Why You Need to Set the Bar Low on Day One of Your Summer Internship
Mismanaged expectations are the root cause of all life’s aggravations. You expected better than lukewarm meatstuff on an old gritty bun? Next time don’t get lunch at Arby’s. You thought your Facebook status would get more than single-digit likes? Honestly, you disregarded the fact that your unfunny updates about drinking are not status-worthy. You were surprised when she cheated on you? Eh, you overlooked how drunk, bitter, and dick-hungry she gets when she goes out with her friends.
Frankly, learn to always expect the worst and you’ll never be disappointed.
Granted, that maxim does sound a lot more like lyrics to some god-awful song that’s popular among black-clad teenagers actively cutting themselves, but, truly, it’s the cornerstone to avoiding pointless bullshittery at work or at home. Consider that if you can skew others’ perspectives, and get them to expect your worst, you’ll be able to avoid thankless assignments, coerced commitments to community service events, and personal errands before they’re ever requested.
First impressions are critical—it’s here that you set a low, attainable bar for yourself. Never agree to do favors off the bat; it’ll only initiates more requests for unappreciated favors. Don’t worry about hygiene; brushed teeth, combed hair, and non-bloodstained clothes will only set an unrealistic standard that’ll be tough to keep up. And by no means start by using manners either; that way no one’ll be surprised, or even taken aback, when your apparently-unrefined self tells a gross and engrossing yarn about eating a bowl of soup while taking a dump. Don’t try to impress; overachievers are dubbed with that title for a reason. In the office world their reward is little more than increased deadlines, a status as the go-to person for pawning off menial work, and, sometimes, a full-time offer to be the office bitch.
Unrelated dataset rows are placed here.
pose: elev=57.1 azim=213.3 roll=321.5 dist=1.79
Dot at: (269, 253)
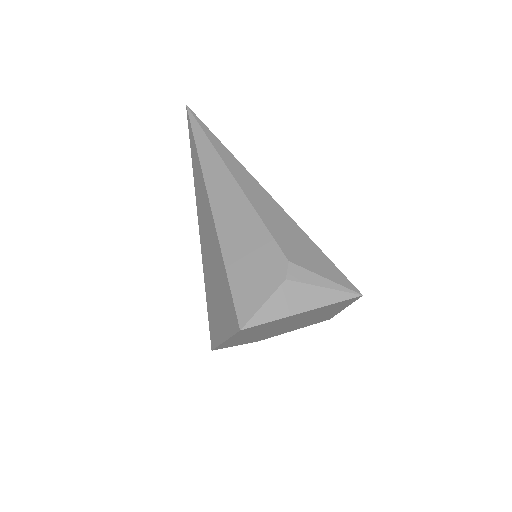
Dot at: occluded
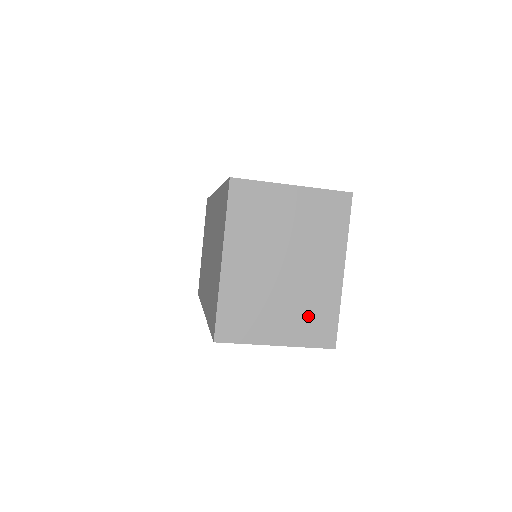
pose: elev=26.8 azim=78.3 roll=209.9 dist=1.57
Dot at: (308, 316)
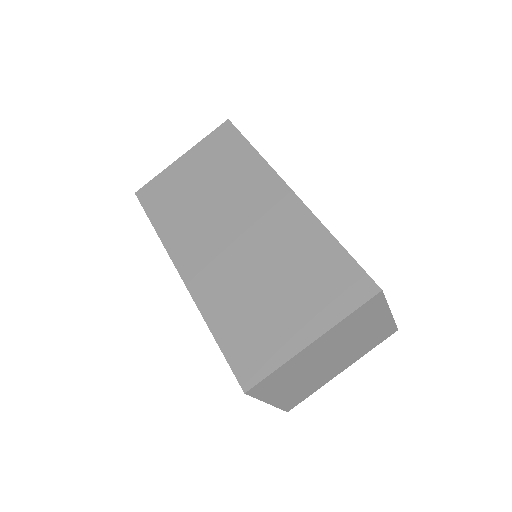
Dot at: (301, 391)
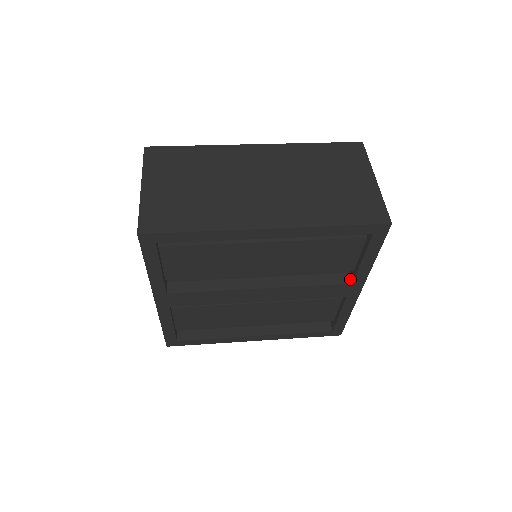
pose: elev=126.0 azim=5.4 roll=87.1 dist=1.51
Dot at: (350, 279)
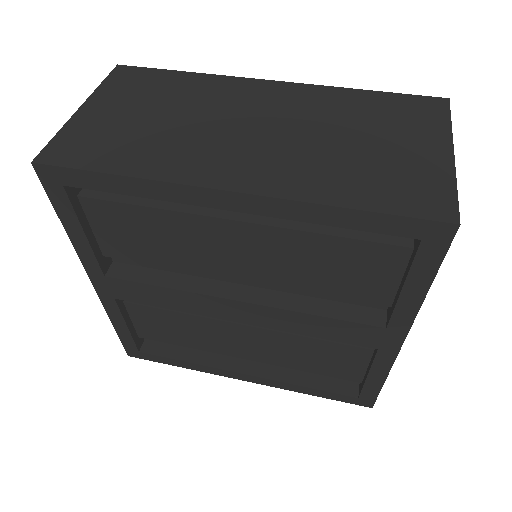
Dot at: (385, 320)
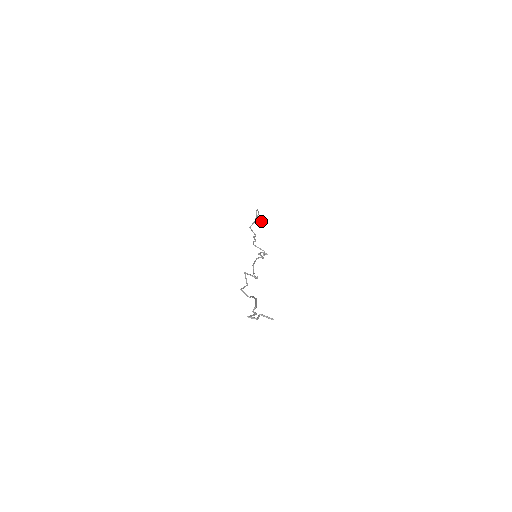
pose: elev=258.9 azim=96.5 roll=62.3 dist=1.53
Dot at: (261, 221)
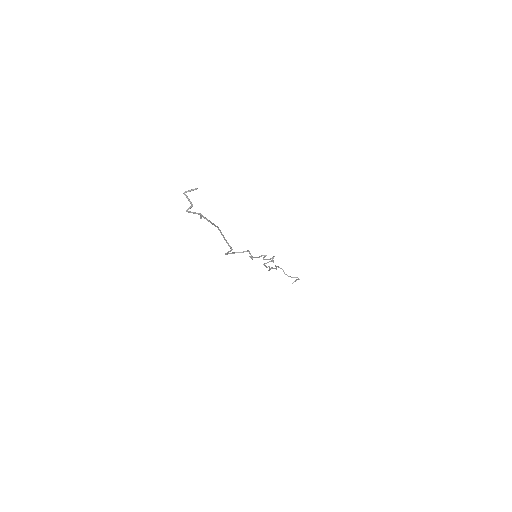
Dot at: (292, 277)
Now today, Day One of the new internship, underperform to your fullest. Exploit bathroom breaks, be ready with excuses, and strive to hit that magic number where you’re doing the smallest amount of work possible to still keep your job. Demonstrate uninhibited incompetence. Ask questions constantly, mostly because it’s obnoxious and it’ll illustrate what a terrible listener you are. Begin to cultivate a signature stench that’s akin to a compost pile on a hot day. Overall, give management a multitude of reasons not to trust you with anything important, publically visible, or mildly complicated.
With the bar for achievement effectively lowered, get ready for an apathetic summer at work full of constantly fucking up the morning coffee and the lunch order. Embody the spirit of the old adage “If you do a job badly enough you won’t get asked to do it again.” By August your boss will be numb to your uselessness and your inept blunders will be forgotten with a quick, “Eh, I guess you did the best you could.”
Don’t work like you were the best candidate for the job; work like you were the least-objectionable candidate for the job. The company’s already sunk money into getting you interviewed and on-boarded; now you can just sit back, relax, and remember that it’s called the bare minimum for a reason.